Congist'26: Interdisciplinary Perspectives on Crisis, İstanbul, Türkiye, 13 - 15 Mayıs 2026, (Yayınlanmadı)

  • Yayın Türü: Bildiri / Yayınlanmadı
  • Basıldığı Şehir: İstanbul
  • Basıldığı Ülke: Türkiye
  • Manisa Celal Bayar Üniversitesi Adresli: Evet

Özet

William Shakespeare’s "Macbeth" plays a crucial role in reflecting the gender and moral norms of the Elizabethan Age, in which it was written and staged. Through a textual analysis of gender and moral crisis as intertwined dynamics in the light of Butler’s concept of performativity, which suggests that gender is not innate, but constructed through performative norms socially imposed on the individual, this study seeks to explore how Lady Macbeth and Macbeth navigate a gender crisis by destabilizing heteronormativity in their society in order to numb their moral crisis. Though Lady Macbeth displays no explicit political ambition, a choice visible in the absence of any discursive sign of her doing so, she wishes to expedite the realization of the prophecies telling her husband’s future reign.

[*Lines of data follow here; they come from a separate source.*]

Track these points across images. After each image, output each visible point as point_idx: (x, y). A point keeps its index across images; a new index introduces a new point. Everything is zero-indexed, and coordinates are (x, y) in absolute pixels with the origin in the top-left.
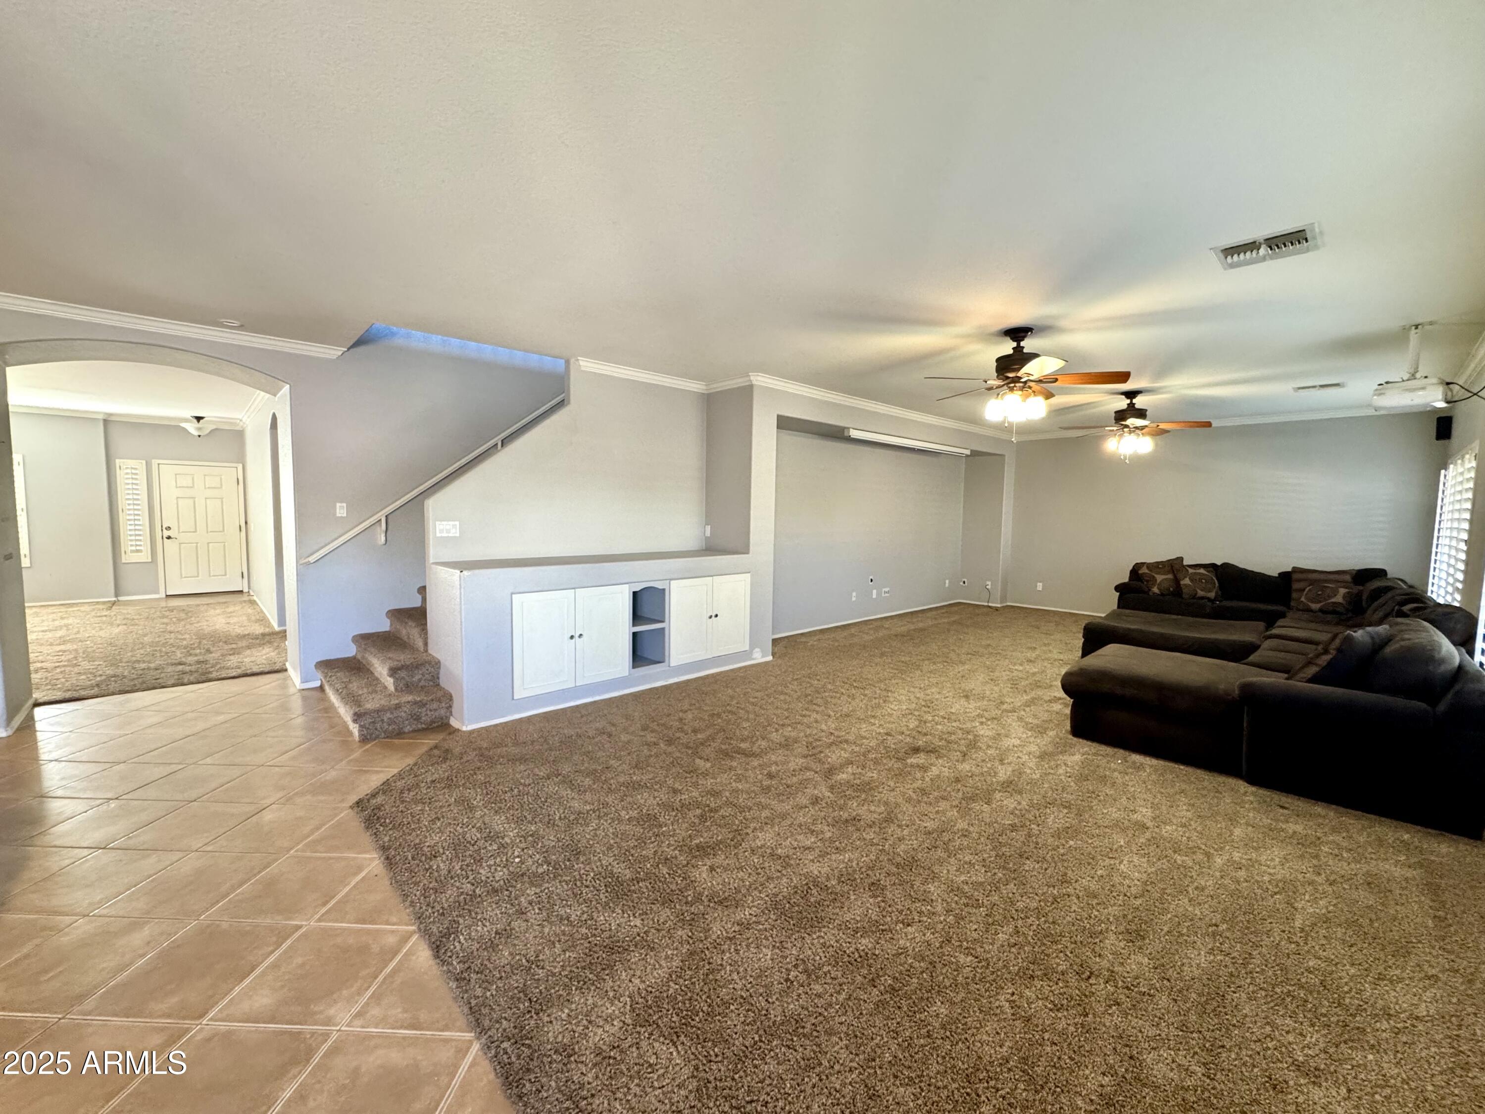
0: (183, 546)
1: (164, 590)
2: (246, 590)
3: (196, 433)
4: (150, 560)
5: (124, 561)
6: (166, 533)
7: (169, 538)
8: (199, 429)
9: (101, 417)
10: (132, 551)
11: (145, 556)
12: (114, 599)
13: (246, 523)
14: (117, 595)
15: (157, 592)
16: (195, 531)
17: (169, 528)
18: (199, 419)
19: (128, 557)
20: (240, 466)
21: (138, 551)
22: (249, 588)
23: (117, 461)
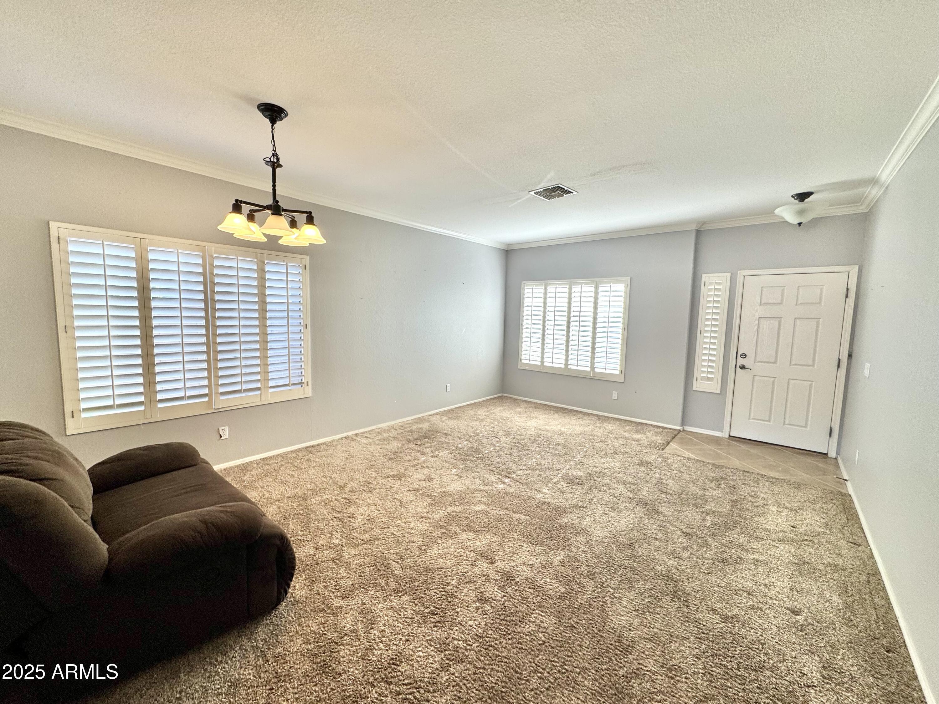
0: (757, 378)
1: (728, 430)
2: (832, 454)
3: (796, 222)
4: (719, 392)
5: (694, 388)
6: (741, 361)
7: (743, 367)
8: (801, 212)
9: (694, 227)
10: (703, 379)
11: (714, 387)
12: (679, 428)
13: (850, 356)
14: (683, 424)
15: (721, 430)
16: (775, 362)
17: (744, 356)
18: (802, 197)
19: (698, 385)
20: (854, 270)
21: (709, 379)
22: (838, 453)
23: (704, 276)
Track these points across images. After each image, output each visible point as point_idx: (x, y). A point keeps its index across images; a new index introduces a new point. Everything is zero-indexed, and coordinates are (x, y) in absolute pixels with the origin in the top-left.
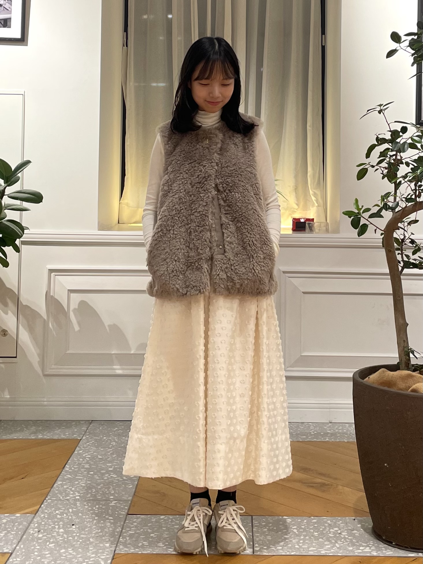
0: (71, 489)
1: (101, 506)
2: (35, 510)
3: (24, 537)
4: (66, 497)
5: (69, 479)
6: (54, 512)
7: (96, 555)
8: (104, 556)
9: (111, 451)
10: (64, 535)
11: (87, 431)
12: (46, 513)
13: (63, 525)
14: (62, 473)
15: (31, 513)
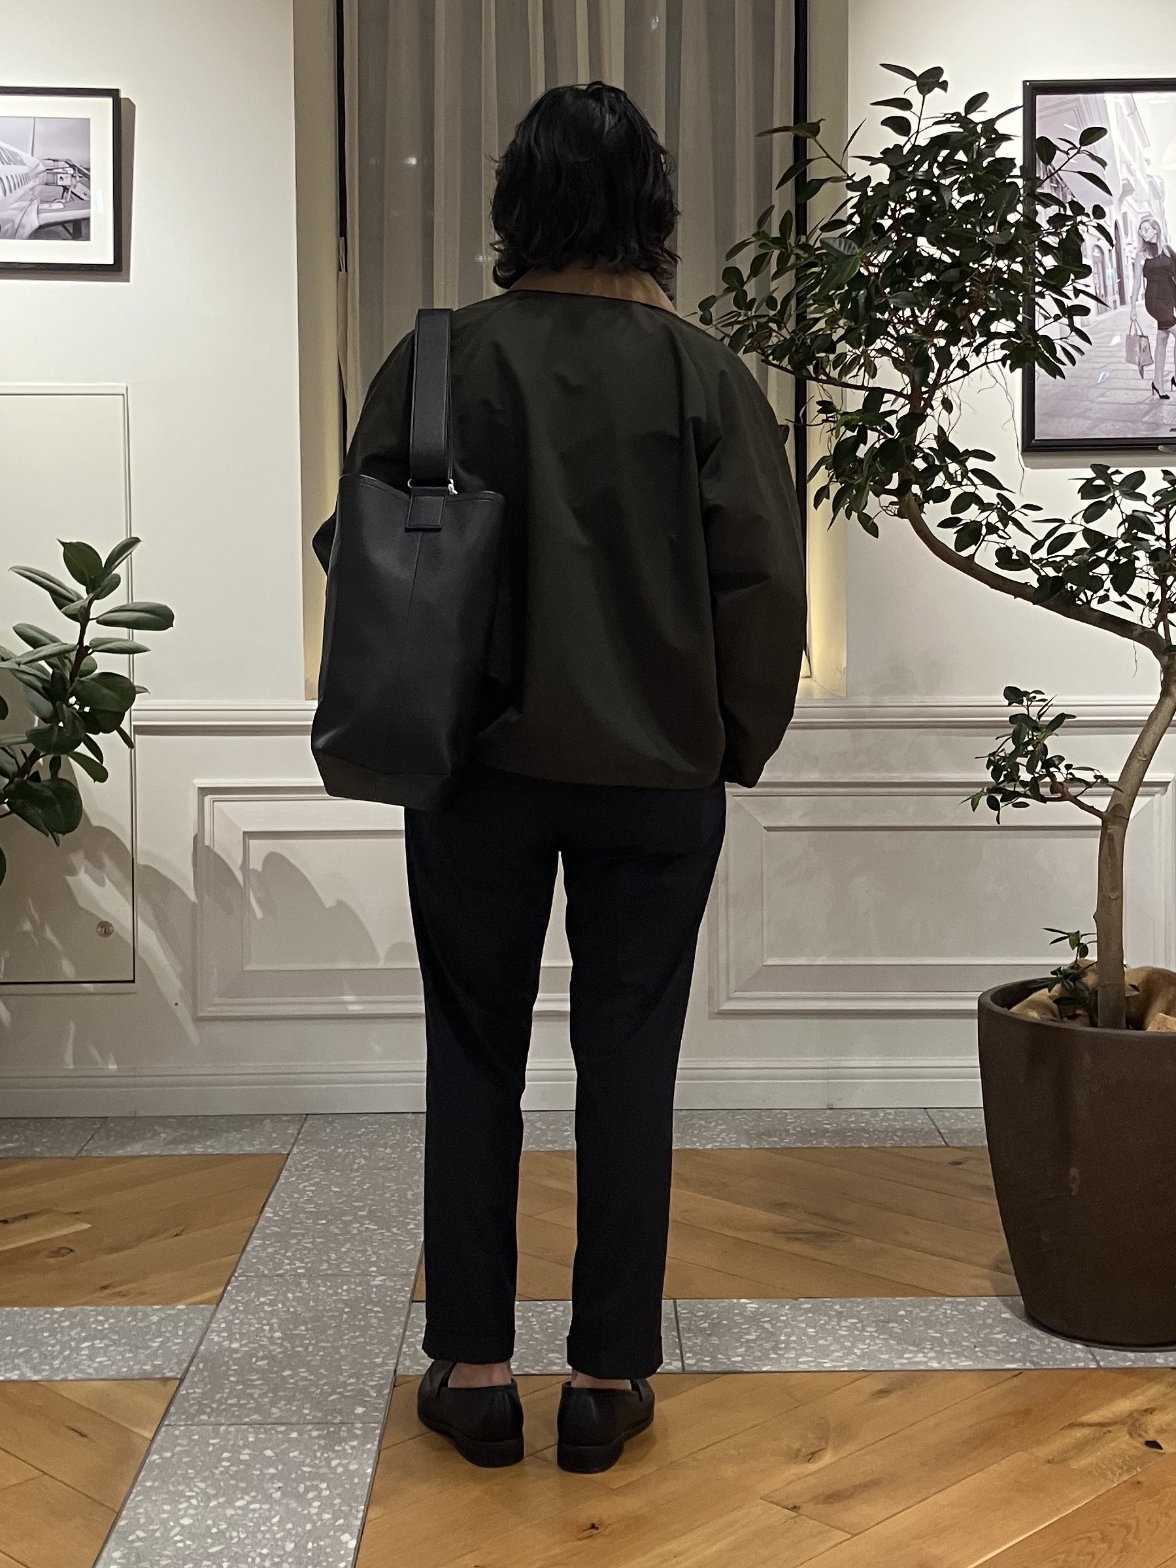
0: (284, 1255)
1: (353, 1286)
2: (215, 1296)
3: (202, 1348)
4: (275, 1271)
5: (275, 1234)
6: (256, 1300)
7: (358, 1378)
8: (373, 1381)
9: (357, 1176)
10: (285, 1344)
11: (300, 1136)
12: (239, 1301)
13: (280, 1325)
14: (261, 1222)
15: (207, 1302)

To avoid moral crisis due to the regicide, she desires a gender-neutral form emancipated from all those behavioural and psychological characteristics of femininity, especially those determined by the gender norms of the period. In addition, she manipulates her husband by establishing a link between the act of killing and masculinity. Whenever Macbeth questions the moral dimensions of regicide, she constantly questions his masculine identity and accuses him of not behaving like a man, weaponizing gender performativity to stimulate him. Macbeth’s act of murder to fulfil the demands of masculine performance imposed by his wife at the cost of moral integrity makes him ironically go beyond the most important gender role, honour, imposed by society, as regicide is morally unacceptable due to the King’s role as an entity of God on Earth in the beliefs of the Elizabethan monarchical order. In the play, the Macbeth couple reveals gender crisis to override their moral crisis, which dominantly affects the trajectory of the tragedy. Thus, both gender crisis and moral crisis appear to be more than peripheral thematic concerns, playing a central role in the formation of the characters’ hamartia.